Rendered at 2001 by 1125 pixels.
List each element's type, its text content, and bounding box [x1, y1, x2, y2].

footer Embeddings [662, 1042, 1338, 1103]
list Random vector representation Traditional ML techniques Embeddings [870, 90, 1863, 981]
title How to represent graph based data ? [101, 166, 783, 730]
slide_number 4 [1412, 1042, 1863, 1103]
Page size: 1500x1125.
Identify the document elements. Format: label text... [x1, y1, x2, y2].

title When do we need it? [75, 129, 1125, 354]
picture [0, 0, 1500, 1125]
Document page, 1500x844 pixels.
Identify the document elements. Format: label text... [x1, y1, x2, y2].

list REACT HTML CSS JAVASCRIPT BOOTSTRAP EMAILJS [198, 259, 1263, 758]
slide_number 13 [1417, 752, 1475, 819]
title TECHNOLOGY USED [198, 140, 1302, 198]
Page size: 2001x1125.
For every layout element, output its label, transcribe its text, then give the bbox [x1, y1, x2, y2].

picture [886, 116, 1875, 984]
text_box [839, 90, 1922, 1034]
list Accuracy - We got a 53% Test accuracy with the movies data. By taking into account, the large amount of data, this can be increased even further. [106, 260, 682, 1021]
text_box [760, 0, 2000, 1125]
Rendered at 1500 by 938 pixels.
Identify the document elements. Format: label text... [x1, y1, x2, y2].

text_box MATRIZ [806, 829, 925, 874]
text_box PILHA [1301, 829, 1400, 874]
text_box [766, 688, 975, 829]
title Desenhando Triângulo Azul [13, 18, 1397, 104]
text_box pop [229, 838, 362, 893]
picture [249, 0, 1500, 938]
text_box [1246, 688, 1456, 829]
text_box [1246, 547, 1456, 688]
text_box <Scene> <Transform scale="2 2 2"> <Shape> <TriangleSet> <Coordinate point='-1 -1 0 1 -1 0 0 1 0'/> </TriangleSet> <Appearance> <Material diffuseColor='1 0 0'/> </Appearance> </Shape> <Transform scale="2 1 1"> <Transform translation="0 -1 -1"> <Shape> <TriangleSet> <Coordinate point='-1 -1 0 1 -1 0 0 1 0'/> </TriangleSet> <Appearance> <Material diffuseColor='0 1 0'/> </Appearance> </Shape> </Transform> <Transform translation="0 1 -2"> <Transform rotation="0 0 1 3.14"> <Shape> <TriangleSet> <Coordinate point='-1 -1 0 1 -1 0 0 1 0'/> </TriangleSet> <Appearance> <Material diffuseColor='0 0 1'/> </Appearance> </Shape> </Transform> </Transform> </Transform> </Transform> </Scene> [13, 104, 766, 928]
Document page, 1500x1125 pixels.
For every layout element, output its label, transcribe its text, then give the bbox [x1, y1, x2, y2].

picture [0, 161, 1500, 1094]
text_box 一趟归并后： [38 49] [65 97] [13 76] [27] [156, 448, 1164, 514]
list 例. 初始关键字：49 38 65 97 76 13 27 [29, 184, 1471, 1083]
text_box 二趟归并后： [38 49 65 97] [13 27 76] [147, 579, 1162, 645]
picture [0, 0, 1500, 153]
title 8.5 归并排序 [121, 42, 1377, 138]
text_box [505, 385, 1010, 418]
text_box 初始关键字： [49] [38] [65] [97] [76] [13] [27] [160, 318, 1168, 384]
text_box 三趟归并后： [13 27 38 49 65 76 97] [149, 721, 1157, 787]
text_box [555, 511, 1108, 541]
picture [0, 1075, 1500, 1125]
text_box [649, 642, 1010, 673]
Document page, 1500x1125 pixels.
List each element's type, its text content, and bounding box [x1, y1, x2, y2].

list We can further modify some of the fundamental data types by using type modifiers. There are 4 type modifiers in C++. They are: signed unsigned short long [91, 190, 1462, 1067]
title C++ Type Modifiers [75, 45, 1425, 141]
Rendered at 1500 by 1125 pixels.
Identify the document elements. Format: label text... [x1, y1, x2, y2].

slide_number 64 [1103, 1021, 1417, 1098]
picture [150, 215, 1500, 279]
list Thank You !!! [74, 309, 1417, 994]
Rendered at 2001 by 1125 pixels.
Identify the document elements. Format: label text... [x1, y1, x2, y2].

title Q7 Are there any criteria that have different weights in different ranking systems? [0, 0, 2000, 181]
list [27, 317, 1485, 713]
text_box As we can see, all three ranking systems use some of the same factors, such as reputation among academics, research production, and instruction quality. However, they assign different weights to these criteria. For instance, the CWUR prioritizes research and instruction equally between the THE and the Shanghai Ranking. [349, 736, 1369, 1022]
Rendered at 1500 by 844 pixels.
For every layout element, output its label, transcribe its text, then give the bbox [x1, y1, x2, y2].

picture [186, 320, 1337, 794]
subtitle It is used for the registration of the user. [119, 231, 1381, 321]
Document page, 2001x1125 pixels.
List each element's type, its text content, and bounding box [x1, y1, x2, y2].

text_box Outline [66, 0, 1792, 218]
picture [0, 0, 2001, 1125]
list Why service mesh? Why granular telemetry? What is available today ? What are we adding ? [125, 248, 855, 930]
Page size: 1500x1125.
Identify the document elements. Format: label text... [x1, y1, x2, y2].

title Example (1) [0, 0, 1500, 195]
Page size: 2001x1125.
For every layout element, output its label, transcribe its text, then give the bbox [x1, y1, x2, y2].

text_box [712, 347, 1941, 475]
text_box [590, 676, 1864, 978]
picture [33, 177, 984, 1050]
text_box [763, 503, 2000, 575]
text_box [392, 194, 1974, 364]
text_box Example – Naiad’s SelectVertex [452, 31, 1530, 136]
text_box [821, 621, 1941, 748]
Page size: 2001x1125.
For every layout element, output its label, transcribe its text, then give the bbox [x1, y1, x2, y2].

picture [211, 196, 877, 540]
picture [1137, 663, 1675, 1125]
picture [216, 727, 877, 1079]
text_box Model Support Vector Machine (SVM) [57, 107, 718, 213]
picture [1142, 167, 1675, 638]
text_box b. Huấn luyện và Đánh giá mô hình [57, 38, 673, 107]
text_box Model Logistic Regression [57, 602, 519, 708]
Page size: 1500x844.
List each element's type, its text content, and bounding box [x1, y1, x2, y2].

┄┄┄┄┄┄

§ **How to complete this task**: Starting at the line with "text_box [763, 503, 2000, 575]", print each remaining line of the listing above exactly as it appears.

§ **Answer to this exercise**:
text_box [763, 503, 2000, 575]
text_box [392, 194, 1974, 364]
text_box Example – Naiad’s SelectVertex [452, 31, 1530, 136]
text_box [821, 621, 1941, 748]
Page size: 2001x1125.
For every layout element, output its label, transcribe its text, then give the bbox [x1, y1, x2, y2].

picture [211, 196, 877, 540]
picture [1137, 663, 1675, 1125]
picture [216, 727, 877, 1079]
text_box Model Support Vector Machine (SVM) [57, 107, 718, 213]
picture [1142, 167, 1675, 638]
text_box b. Huấn luyện và Đánh giá mô hình [57, 38, 673, 107]
text_box Model Logistic Regression [57, 602, 519, 708]
Page size: 1500x844.
List each element's type, its text content, and bounding box [x1, y1, x2, y2].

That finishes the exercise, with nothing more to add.